During the commercial break of your favorite television show, the advertisements that play out in front of you don’t just influence your opinions of companies and shopping habits; the ads also could affect how your body responds to drugs. Watching a positive, rather than negative, ad for the allergy drug Claritin after taking a dose makes the pill more effective at altering the body’s immune response, researchers report today in PNAS Early Edition.
“Every day, we are exposed to a high number of advertising messages,” says economist Emir Kamenica of the University of Chicago, first author of the new paper. “And these messages may influence not only whether we buy a product, but also how our body works.”
Since the dawn of modern medicine, doctors have known (and sometimes taken advantage of the fact) that patients who believe they are being given an effective drug or therapy—even if it’s a sugar pill—will often have a better reaction than those who are skeptical of the drug. But the so-called placebo effect is still poorly understood and hard to study. Kamenica wondered whether this link between someone’s beliefs about a medication and its efficacy played out not only in the doctor’s office, but in front of the television.
“It doesn’t happen on a daily basis that a doctor gives you a sugar pill and bends the truth about what it is,” he says. “But we are constantly bombarded with advertising, often without consent.”
To test the link between advertising and how well a drug works, Kamenica and his collaborators needed to find a fast-acting drug that they could measure the effects of immediately in the lab. Otherwise, ads could influence a patient’s outcome by changing his or her likelihood of taking the medication or affecting other behavior, such as diet and exercise. So the researchers turned to Claritin.

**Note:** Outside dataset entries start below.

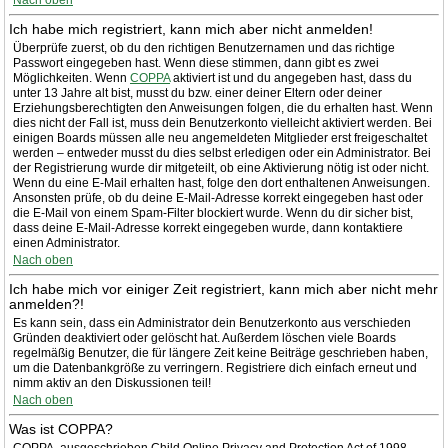
Nach oben
Ich habe mich registriert, kann mich aber nicht anmelden!
Überprüfe zuerst, ob du den richtigen Benutzernamen und das richtige
Passwort eingegeben hast. Wenn diese stimmen, dann gibt es zwei
Möglichkeiten. Wenn
COPPA
aktiviert ist und du angegeben hast, dass du
unter 13 Jahre alt bist, musst du bzw. einer deiner Eltern oder deiner
Erziehungsberechtigten den Anweisungen folgen, die du erhalten hast. Wenn
dies nicht der Fall ist, muss dein Benutzerkonto vielleicht aktiviert werden. Bei
einigen Boards müssen alle neu angemeldeten Mitglieder erst freigeschaltet
werden – entweder musst du dies selbst erledigen oder ein Administrator. Bei
der Registrierung wurde dir mitgeteilt, ob eine Aktivierung nötig ist oder nicht.
Wenn du eine E-Mail erhalten hast, folge den dort enthaltenen Anweisungen.
Ansonsten prüfe, ob du deine E-Mail-Adresse korrekt eingegeben hast oder
die E-Mail von einem Spam-Filter blockiert wurde. Wenn du dir sicher bist,
dass deine E-Mail-Adresse korrekt eingegeben wurde, dann kontaktiere
einen Administrator.
Nach oben
Ich habe mich vor einiger Zeit registriert, kann mich aber nicht mehr
anmelden?!
Es kann sein, dass ein Administrator dein Benutzerkonto aus verschieden
Gründen deaktiviert oder gelöscht hat. Außerdem löschen viele Boards
regelmäßig Benutzer, die für längere Zeit keine Beiträge geschrieben haben,
um die Datenbankgröße zu verringern. Registriere dich einfach erneut und
nimm aktiv an den Diskussionen teil!
Nach oben
Was ist COPPA?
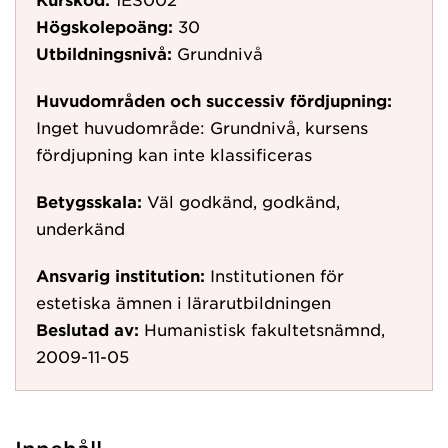
Högskolepoäng:
30
Utbildningsnivå:
Grundnivå
Huvudområden och successiv fördjupning:
Inget huvudområde: Grundnivå, kursens
fördjupning kan inte klassificeras
Betygsskala:
Väl godkänd, godkänd,
underkänd
Ansvarig institution:
Institutionen för
estetiska ämnen i lärarutbildningen
Beslutad av:
Humanistisk fakultetsnämnd,
2009-11-05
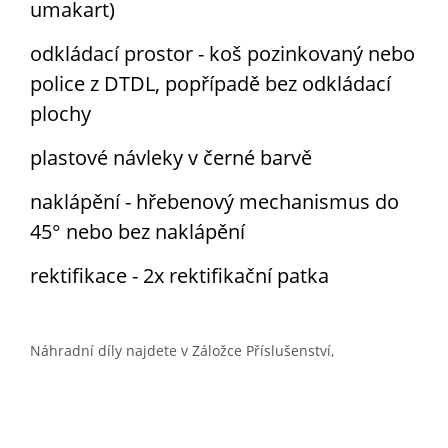
umakart)
odkládací prostor - koš pozinkovaný nebo
police z DTDL, popřípadě bez odkládací
8015 kaštanově
8017 čokoládově
8019 šedohnědá
9001 krémově
hnědá
hnědá
bílá
plochy
plastové návleky v černé barvě
9005 sytě černá
9006 bílý hliník (
9016 bílá
naklápění - hřebenový mechanismus do
45° nebo bez naklápění
rektifikace - 2x rektifikační patka
Náhradní díly najdete v Záložce Příslušenství,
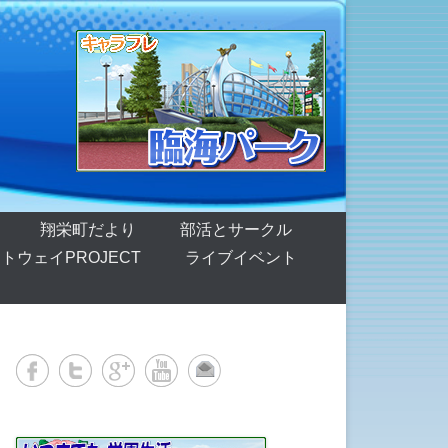
翔栄町だより
部活とサークル
トウェイPROJECT
ライブイベント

Claritin is an antihistamine medication; it works by blocking histamine molecules which are produced by the body when it senses an allergen like pollen or dust. By blocking histamine, Claritin and other antihistamines diminish the swelling, itching, or sneezing that normally results. How well an antihistamine like Claritin works can be gauged not only by asking patients about their sniffles and itches, though, but with a more quantitative measurement: how the body responds to histamine that’s injected into the arm. The better Claritin works, the smaller the swelling from such an injection will be.
Kamenica and his colleagues studied 340 people, some with known allergies and some without. Each person received an injection of histamine in their forearm, and the response was measured. Then, they received a dose of Claritin, were told what it was, and watched a movie interspersed with ads—either positive Claritin ads, or ads for a competing allergy drug, Zyrtec, which spoke negatively about Claritin. Next, the histamine injection was repeated and the size of the swollen “wheal” once again measured.
For all patients, taking Claritin led to a smaller wheal. In those with known allergies, which ads were watched had no difference on the size of the wheal after Claritin treatment—in either case, it was 28 percent smaller. But in those who had no diagnosis of allergies, taking Claritin and watching Claritin ads reduced the wheal by 31 percent, while taking Claritin and watching Zyrtec ads made the wheal only 25 percent smaller.
“Perhaps people who don’t have allergies are more uncertain about what antihistamines are like, or they may have paid less attention to ads for such drugs in the past, so their beliefs about Claritin are more malleable,” Kamenica explains.
Indeed, when he compared subjects’ views about Claritin before and after watching the ads, those without allergies had a greater change in opinion from the ads. And the greater their change in opinion about Claritin was, the smaller the wheal was after the ads.
“There’s been a big debate about the potential consequences of direct advertisement of drugs to consumers,” says Kamenica. “We’re injecting into that debate an entirely novel idea, that such advertisements can actually change drug efficacy.”
The data doesn’t distinguish whether the positive Claritin ad increased the efficacy of the drug or whether the Zyrtec ad, with negative sentiments on Claritin, decreased the efficacy. The researchers hope to clarify that in future studies. And as for whether advertising affects other drugs in a similar way, that can only be hypothesized. But Kamenica says there’s no reason to think the phenomenon would be unique to Claritin. Based on the difference in ad responses between those who had allergies, and were likely more familiar with Claritin to begin with, Kamenica thinks that the less someone knows of a drug to begin with, the more an ad can influence their response to it.
“With a drug that no one has heard of, you might get an even bigger effect,” he says. “Because your opinions on that drug would be even more malleable.”